Set problem:
Copy out every line of the records below word for word, omitting the pictures.

Layout element annotations
────────────────────
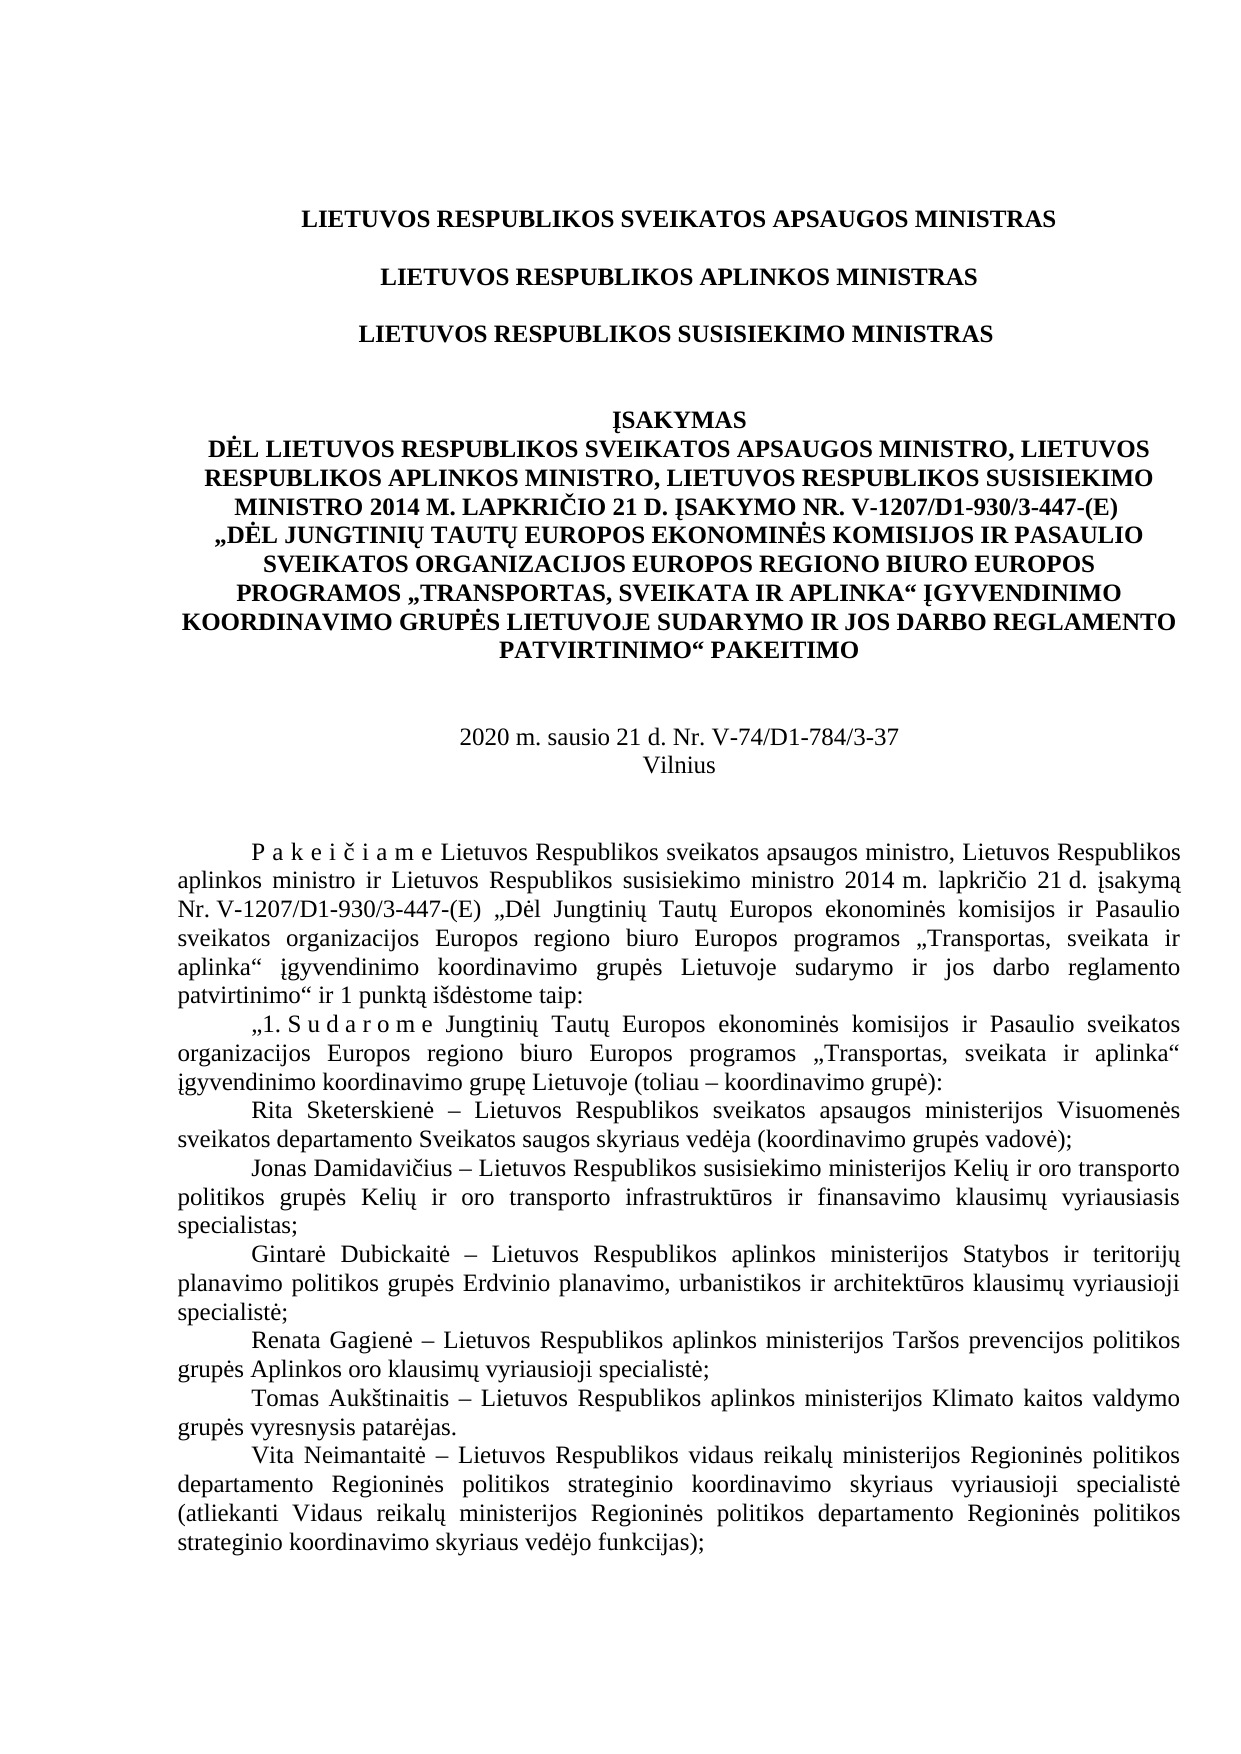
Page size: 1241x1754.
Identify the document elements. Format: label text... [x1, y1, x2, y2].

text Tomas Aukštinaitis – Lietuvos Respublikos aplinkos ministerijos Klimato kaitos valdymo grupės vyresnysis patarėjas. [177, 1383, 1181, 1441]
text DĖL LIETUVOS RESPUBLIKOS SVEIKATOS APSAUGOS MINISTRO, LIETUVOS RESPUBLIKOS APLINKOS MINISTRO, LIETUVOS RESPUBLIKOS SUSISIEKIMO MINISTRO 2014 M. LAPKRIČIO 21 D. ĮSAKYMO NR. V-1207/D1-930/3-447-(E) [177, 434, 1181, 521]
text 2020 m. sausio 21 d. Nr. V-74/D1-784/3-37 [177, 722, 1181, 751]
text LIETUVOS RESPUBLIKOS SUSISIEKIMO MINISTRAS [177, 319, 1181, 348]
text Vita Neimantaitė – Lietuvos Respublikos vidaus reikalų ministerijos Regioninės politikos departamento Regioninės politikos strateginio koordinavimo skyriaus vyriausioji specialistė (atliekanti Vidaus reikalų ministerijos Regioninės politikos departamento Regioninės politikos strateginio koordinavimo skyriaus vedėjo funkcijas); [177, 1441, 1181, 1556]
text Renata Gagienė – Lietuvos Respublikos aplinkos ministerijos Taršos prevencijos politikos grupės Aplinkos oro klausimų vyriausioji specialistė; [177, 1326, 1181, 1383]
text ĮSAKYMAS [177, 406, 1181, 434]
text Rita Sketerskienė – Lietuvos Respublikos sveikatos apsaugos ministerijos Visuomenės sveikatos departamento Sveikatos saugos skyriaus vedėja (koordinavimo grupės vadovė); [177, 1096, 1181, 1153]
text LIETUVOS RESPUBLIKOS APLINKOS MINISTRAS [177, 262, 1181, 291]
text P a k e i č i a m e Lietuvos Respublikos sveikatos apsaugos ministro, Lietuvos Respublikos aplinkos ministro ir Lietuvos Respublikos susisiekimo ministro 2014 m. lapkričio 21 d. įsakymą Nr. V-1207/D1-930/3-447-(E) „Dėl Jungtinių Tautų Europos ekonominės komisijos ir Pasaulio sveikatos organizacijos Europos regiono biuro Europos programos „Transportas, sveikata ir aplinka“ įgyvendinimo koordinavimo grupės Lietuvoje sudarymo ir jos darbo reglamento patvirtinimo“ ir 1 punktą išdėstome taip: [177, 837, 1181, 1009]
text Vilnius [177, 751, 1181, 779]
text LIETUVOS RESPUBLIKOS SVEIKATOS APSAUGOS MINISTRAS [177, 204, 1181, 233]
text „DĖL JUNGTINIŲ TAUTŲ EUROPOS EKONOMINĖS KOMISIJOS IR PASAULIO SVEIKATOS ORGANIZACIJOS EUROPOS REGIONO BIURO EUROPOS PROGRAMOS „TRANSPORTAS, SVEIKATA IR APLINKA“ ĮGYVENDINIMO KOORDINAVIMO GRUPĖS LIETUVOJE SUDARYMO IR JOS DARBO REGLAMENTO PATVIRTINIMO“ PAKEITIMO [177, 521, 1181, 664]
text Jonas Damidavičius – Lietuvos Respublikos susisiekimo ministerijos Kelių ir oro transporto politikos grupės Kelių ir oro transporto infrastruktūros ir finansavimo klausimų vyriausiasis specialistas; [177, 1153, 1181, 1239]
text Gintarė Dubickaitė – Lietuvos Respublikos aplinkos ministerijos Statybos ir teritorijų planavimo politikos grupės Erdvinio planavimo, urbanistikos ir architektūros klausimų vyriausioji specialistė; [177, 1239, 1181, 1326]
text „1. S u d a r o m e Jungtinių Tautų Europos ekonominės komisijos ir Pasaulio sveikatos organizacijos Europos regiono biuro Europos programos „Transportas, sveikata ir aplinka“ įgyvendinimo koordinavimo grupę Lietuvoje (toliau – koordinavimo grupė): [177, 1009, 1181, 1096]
────────────────────
Output of the exercise:
Page size: 1241x1754.
Identify the document elements. Format: label text... [x1, y1, x2, y2].

text Tomas Aukštinaitis – Lietuvos Respublikos aplinkos ministerijos Klimato kaitos valdymo grupės vyresnysis patarėjas. [177, 1383, 1181, 1441]
text DĖL LIETUVOS RESPUBLIKOS SVEIKATOS APSAUGOS MINISTRO, LIETUVOS RESPUBLIKOS APLINKOS MINISTRO, LIETUVOS RESPUBLIKOS SUSISIEKIMO MINISTRO 2014 M. LAPKRIČIO 21 D. ĮSAKYMO NR. V-1207/D1-930/3-447-(E) [177, 434, 1181, 521]
text 2020 m. sausio 21 d. Nr. V-74/D1-784/3-37 [177, 722, 1181, 751]
text LIETUVOS RESPUBLIKOS SUSISIEKIMO MINISTRAS [177, 319, 1181, 348]
text Vita Neimantaitė – Lietuvos Respublikos vidaus reikalų ministerijos Regioninės politikos departamento Regioninės politikos strateginio koordinavimo skyriaus vyriausioji specialistė (atliekanti Vidaus reikalų ministerijos Regioninės politikos departamento Regioninės politikos strateginio koordinavimo skyriaus vedėjo funkcijas); [177, 1441, 1181, 1556]
text Renata Gagienė – Lietuvos Respublikos aplinkos ministerijos Taršos prevencijos politikos grupės Aplinkos oro klausimų vyriausioji specialistė; [177, 1326, 1181, 1383]
text ĮSAKYMAS [177, 406, 1181, 434]
text Rita Sketerskienė – Lietuvos Respublikos sveikatos apsaugos ministerijos Visuomenės sveikatos departamento Sveikatos saugos skyriaus vedėja (koordinavimo grupės vadovė); [177, 1096, 1181, 1153]
text LIETUVOS RESPUBLIKOS APLINKOS MINISTRAS [177, 262, 1181, 291]
text P a k e i č i a m e Lietuvos Respublikos sveikatos apsaugos ministro, Lietuvos Respublikos aplinkos ministro ir Lietuvos Respublikos susisiekimo ministro 2014 m. lapkričio 21 d. įsakymą Nr. V-1207/D1-930/3-447-(E) „Dėl Jungtinių Tautų Europos ekonominės komisijos ir Pasaulio sveikatos organizacijos Europos regiono biuro Europos programos „Transportas, sveikata ir aplinka“ įgyvendinimo koordinavimo grupės Lietuvoje sudarymo ir jos darbo reglamento patvirtinimo“ ir 1 punktą išdėstome taip: [177, 837, 1181, 1009]
text Vilnius [177, 751, 1181, 779]
text LIETUVOS RESPUBLIKOS SVEIKATOS APSAUGOS MINISTRAS [177, 204, 1181, 233]
text „DĖL JUNGTINIŲ TAUTŲ EUROPOS EKONOMINĖS KOMISIJOS IR PASAULIO SVEIKATOS ORGANIZACIJOS EUROPOS REGIONO BIURO EUROPOS PROGRAMOS „TRANSPORTAS, SVEIKATA IR APLINKA“ ĮGYVENDINIMO KOORDINAVIMO GRUPĖS LIETUVOJE SUDARYMO IR JOS DARBO REGLAMENTO PATVIRTINIMO“ PAKEITIMO [177, 521, 1181, 664]
text Jonas Damidavičius – Lietuvos Respublikos susisiekimo ministerijos Kelių ir oro transporto politikos grupės Kelių ir oro transporto infrastruktūros ir finansavimo klausimų vyriausiasis specialistas; [177, 1153, 1181, 1239]
text Gintarė Dubickaitė – Lietuvos Respublikos aplinkos ministerijos Statybos ir teritorijų planavimo politikos grupės Erdvinio planavimo, urbanistikos ir architektūros klausimų vyriausioji specialistė; [177, 1239, 1181, 1326]
text „1. S u d a r o m e Jungtinių Tautų Europos ekonominės komisijos ir Pasaulio sveikatos organizacijos Europos regiono biuro Europos programos „Transportas, sveikata ir aplinka“ įgyvendinimo koordinavimo grupę Lietuvoje (toliau – koordinavimo grupė): [177, 1009, 1181, 1096]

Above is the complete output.